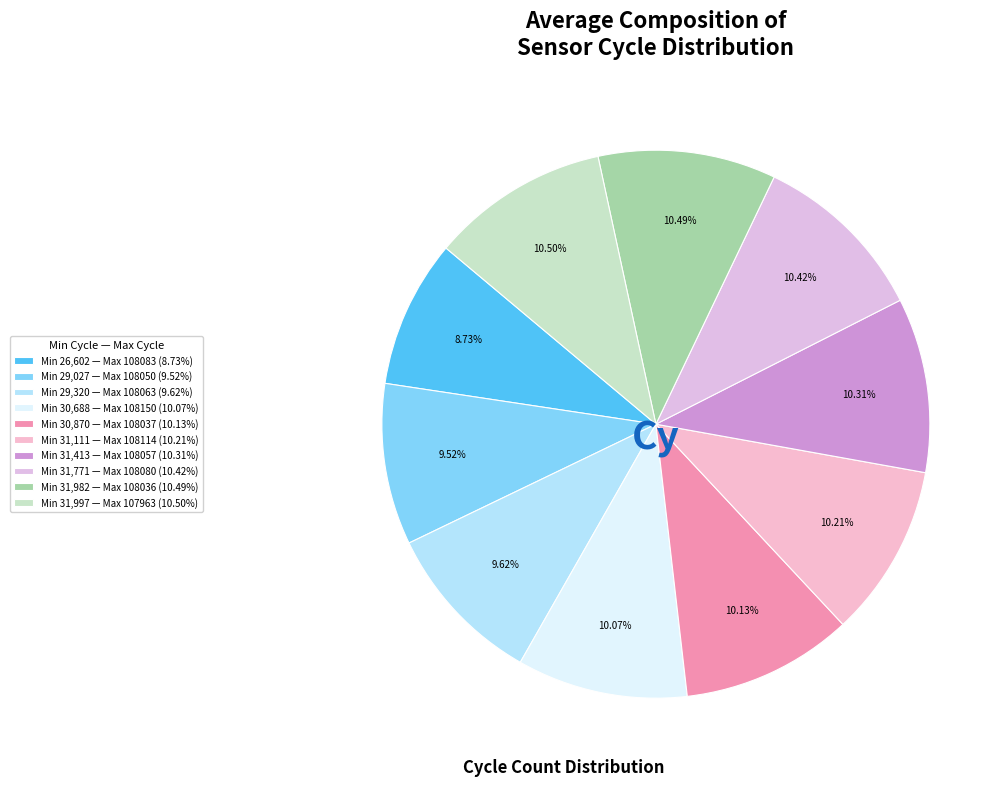

How many segments does this pie chart have?

10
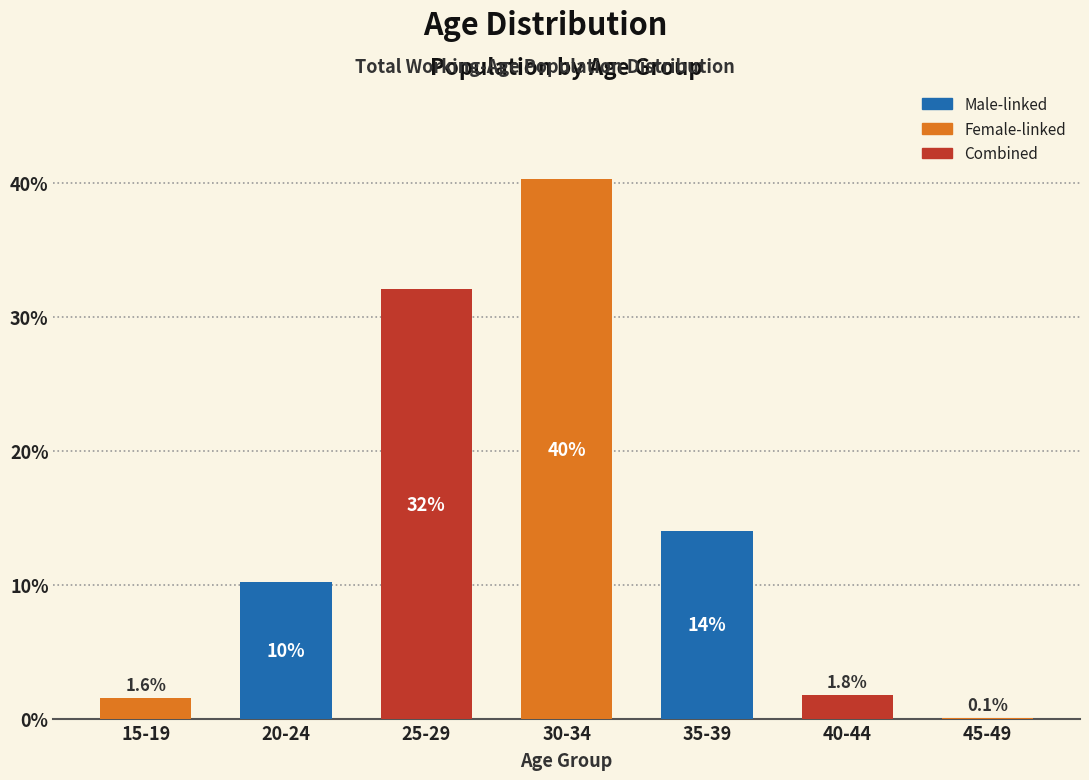

Reading left to right, extract all data points from this chart.

15-19=1.6	20-24=10.2	25-29=32.0	30-34=40.2	35-39=14.0	40-44=1.8	45-49=0.1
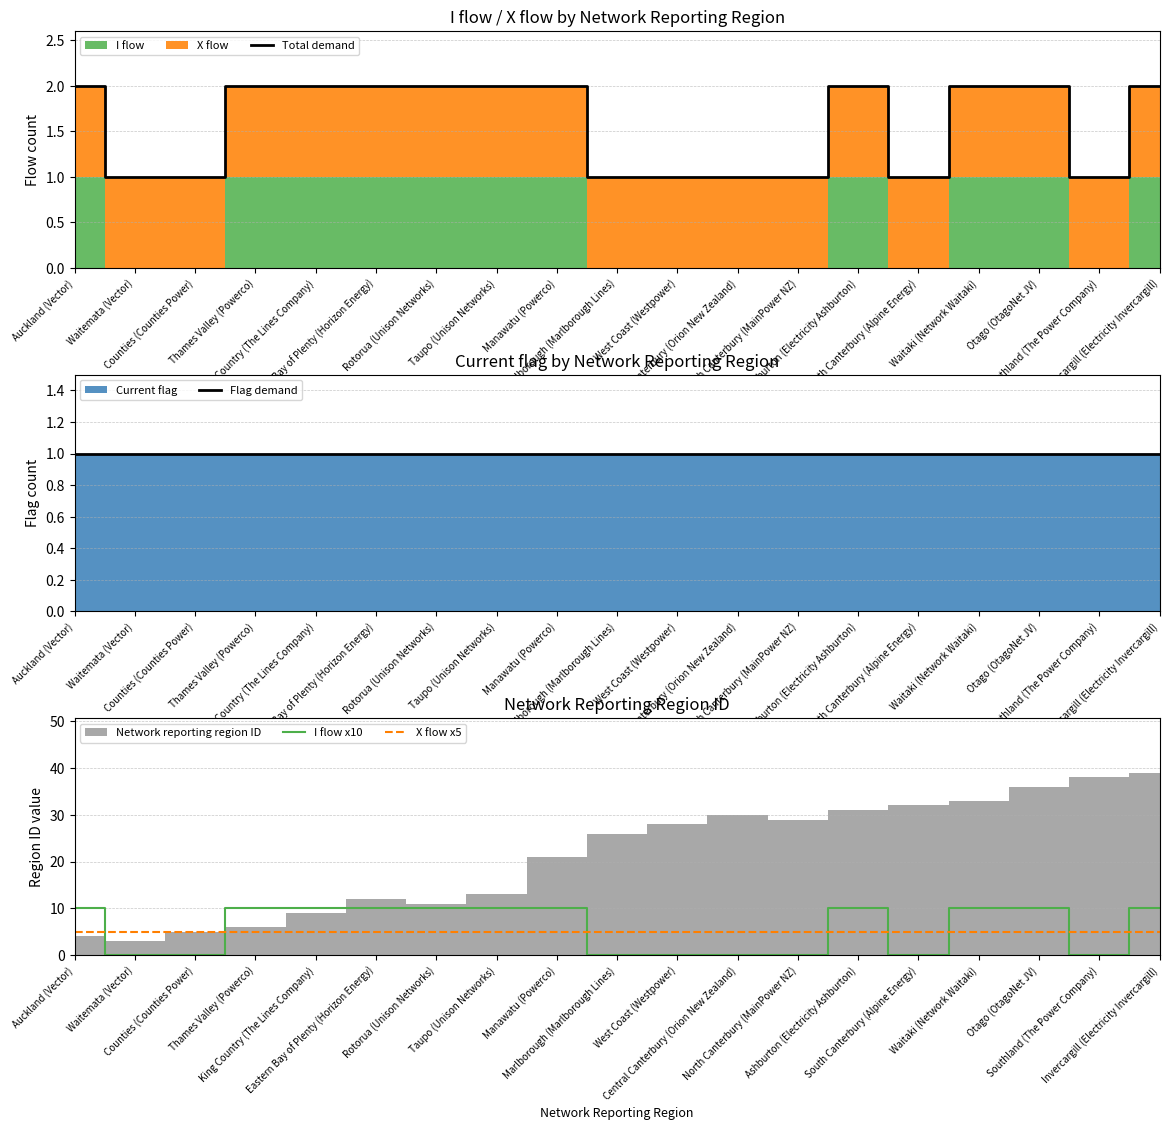

Reading left to right, extract all data points from this chart.

Total demand: 2	1	1	2	2	2	2	2	2	1	1	1	1	2	1	2	2	1	2
Flag demand: 1	1	1	1	1	1	1	1	1	1	1	1	1	1	1	1	1	1	1
I flow x10: 10	0	0	10	10	10	10	10	10	0	0	0	0	10	0	10	10	0	10
X flow x5: 5	5	5	5	5	5	5	5	5	5	5	5	5	5	5	5	5	5	5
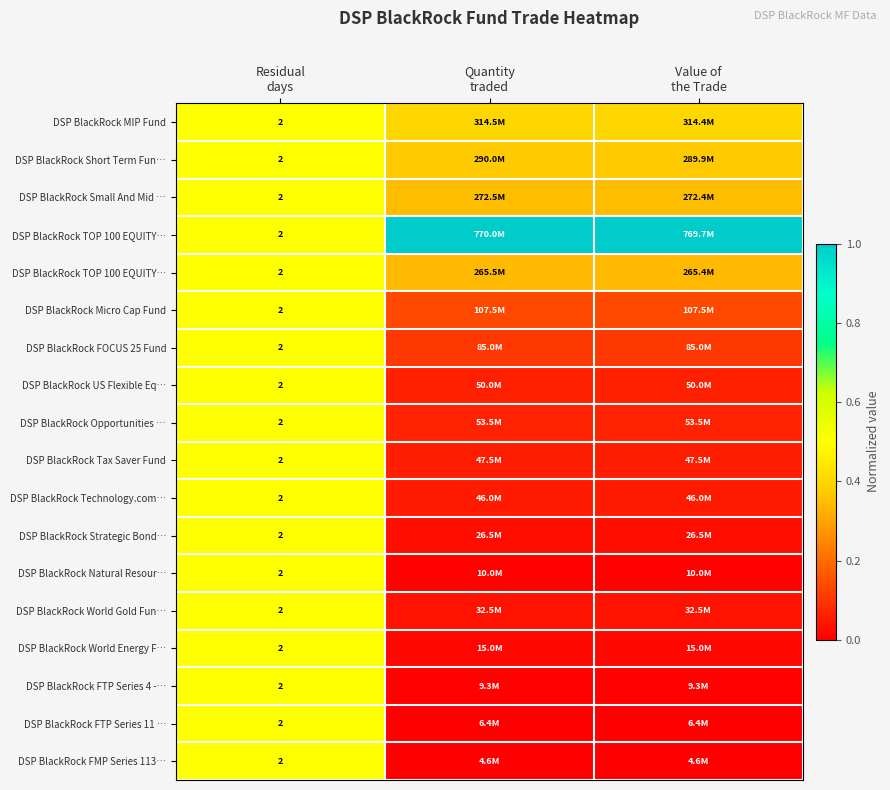

Between Residual
days and Value of
the Trade, which is larger?

Residual
days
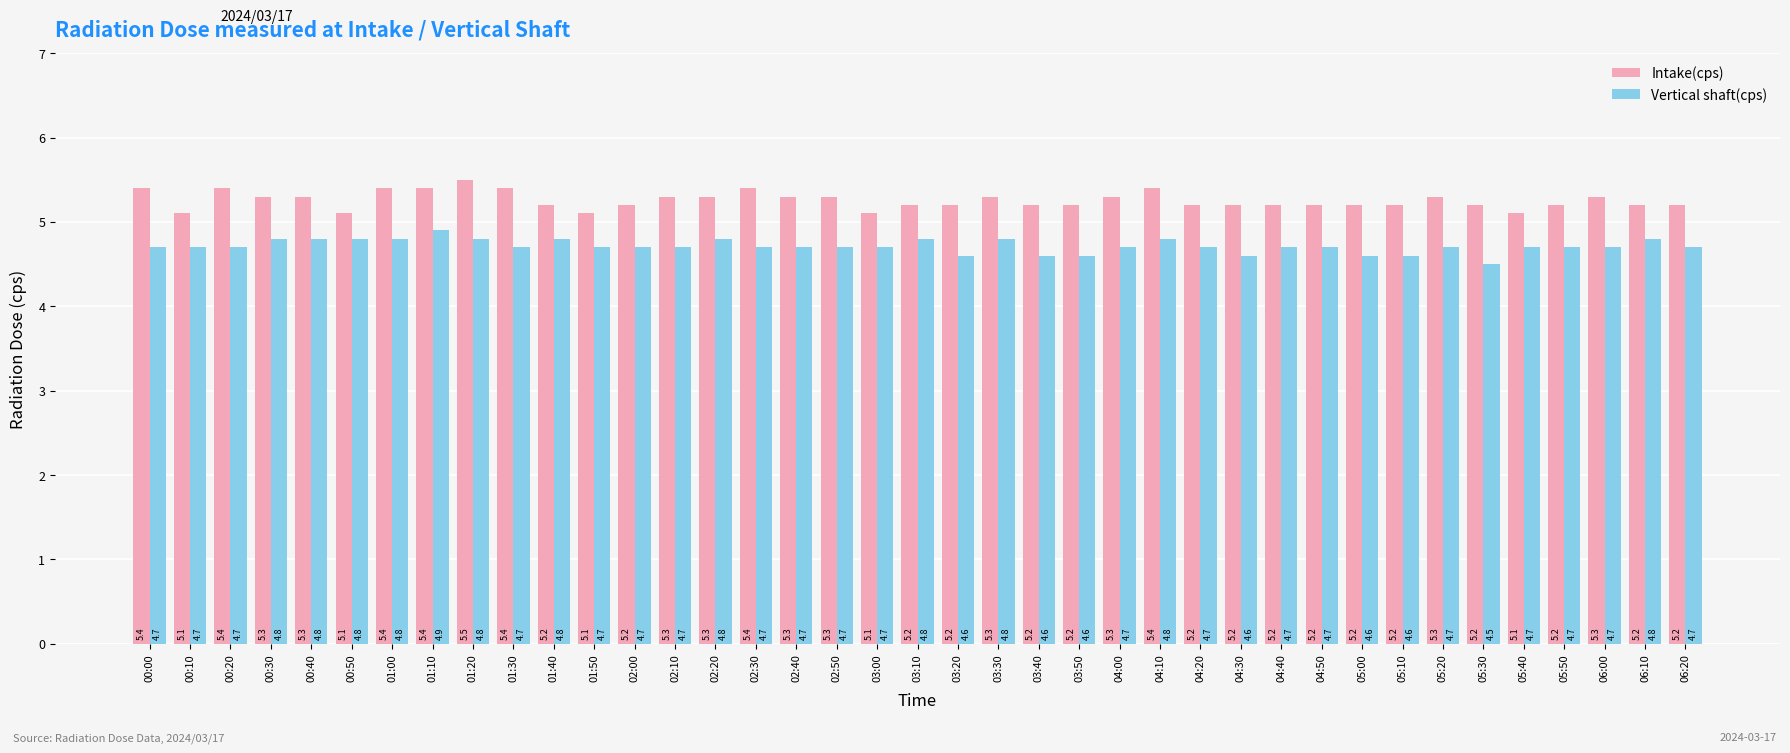

What is the difference between the maximum and minimum values in the Vertical shaft(cps) series?

0.4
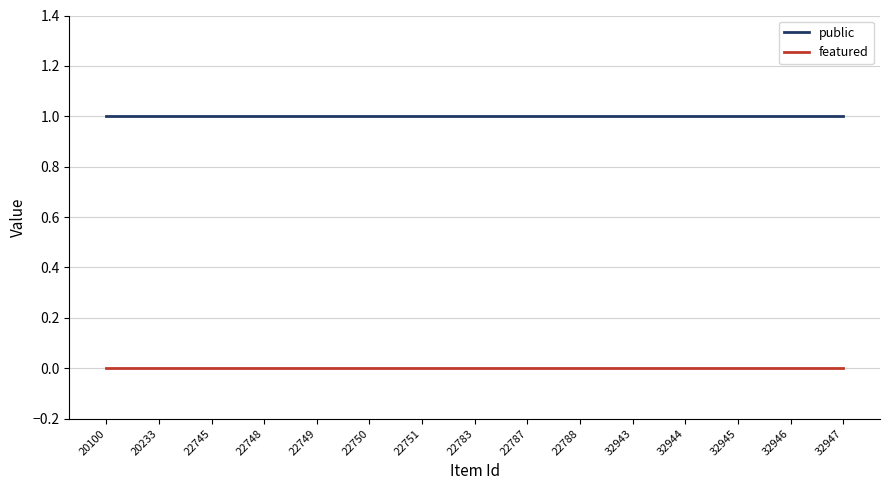

Rank the series by their maximum value, from highest to lowest.

public, featured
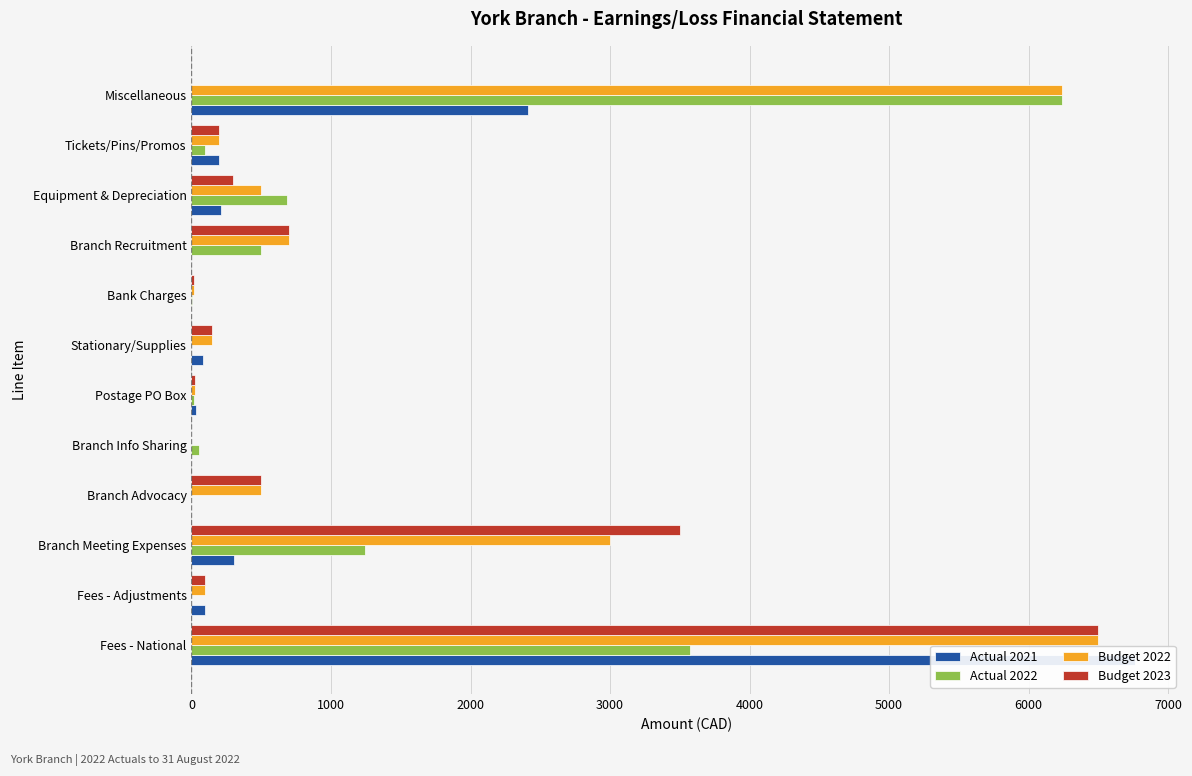

How many positive values does the Actual 2022 series have?

9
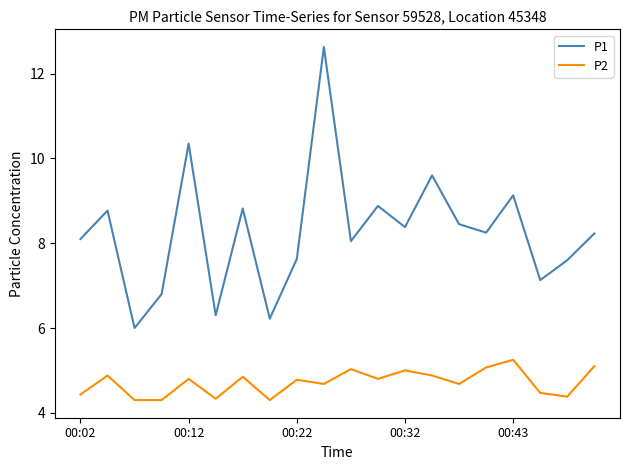

Rank the series by their average value, from highest to lowest.

P1, P2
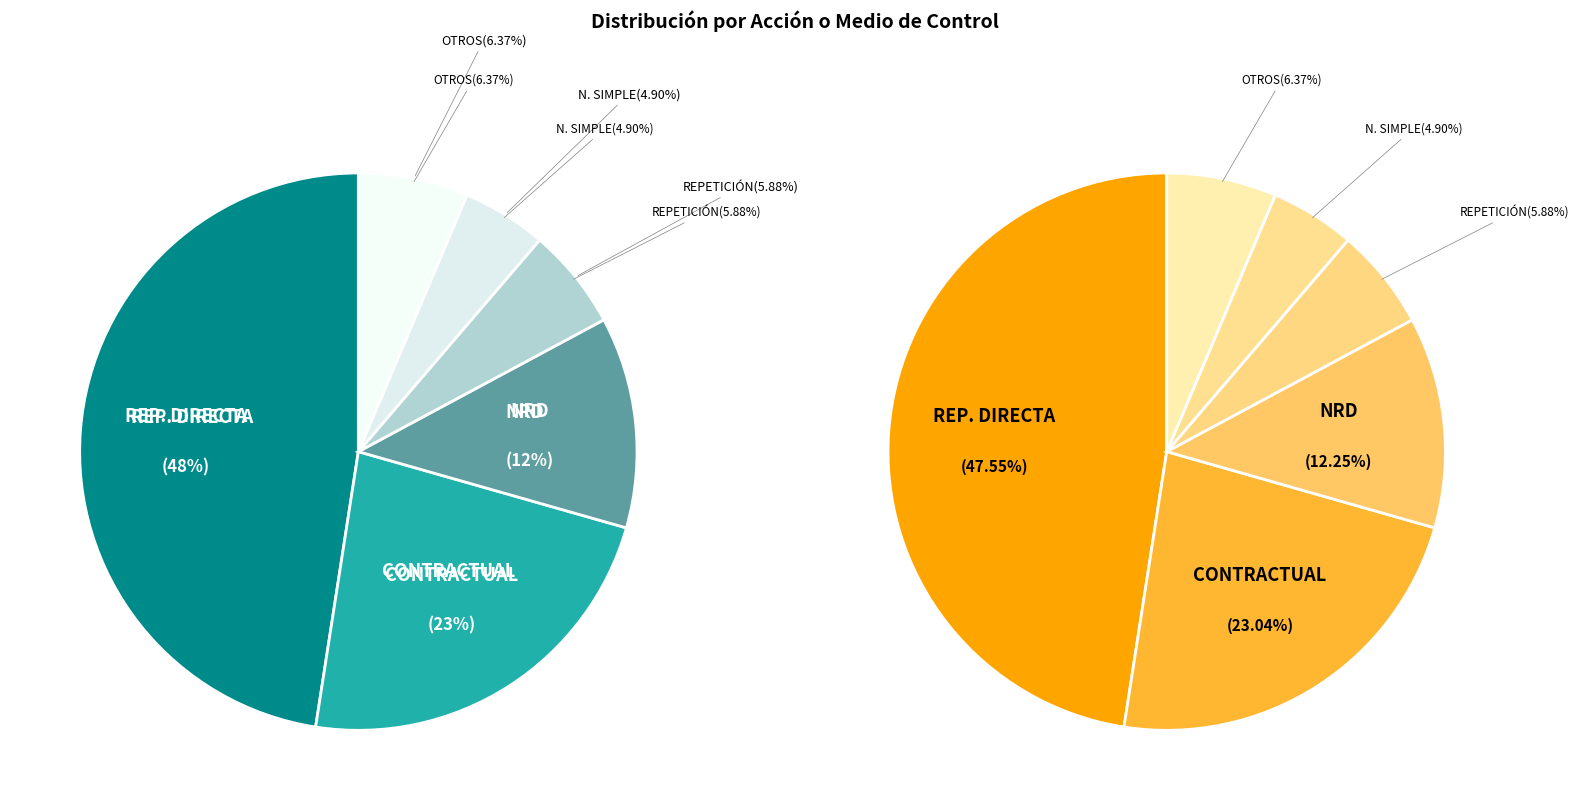

Is it true that REP. DIRECTA is 48% of the pie?

True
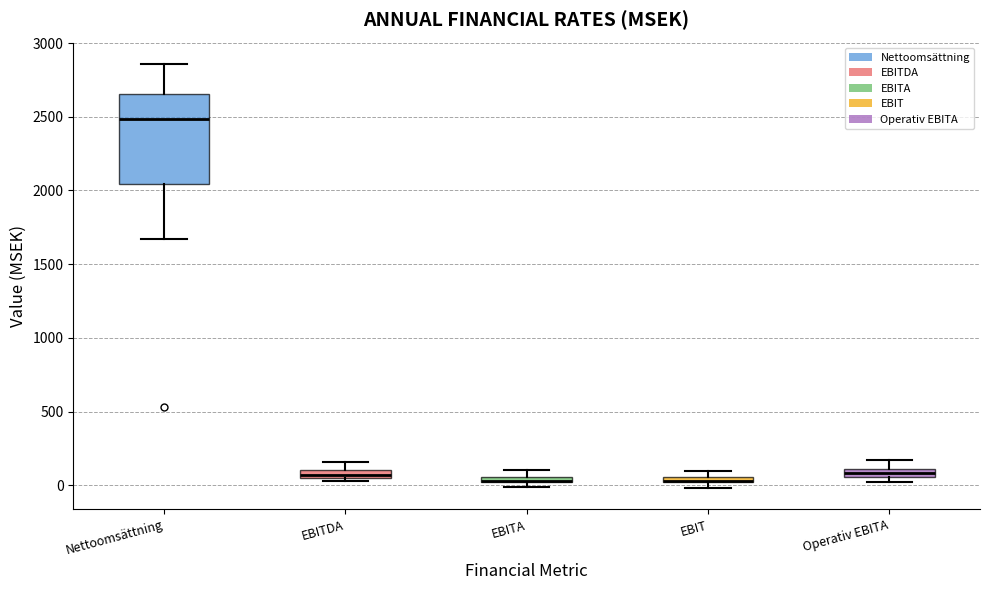

Which box is the tallest, from its lower edge to its upper edge?

Nettoomsättning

▸ EXERCISE REQUIREMENTS
Locate each line in the entries above that contains the word "have", matching uppercase and lowercase exactly, and copy those lines.

▸ SOLUTION FOR THIS PROBLEM
How many segments does this pie chart have?
How many positive values does the Actual 2022 series have?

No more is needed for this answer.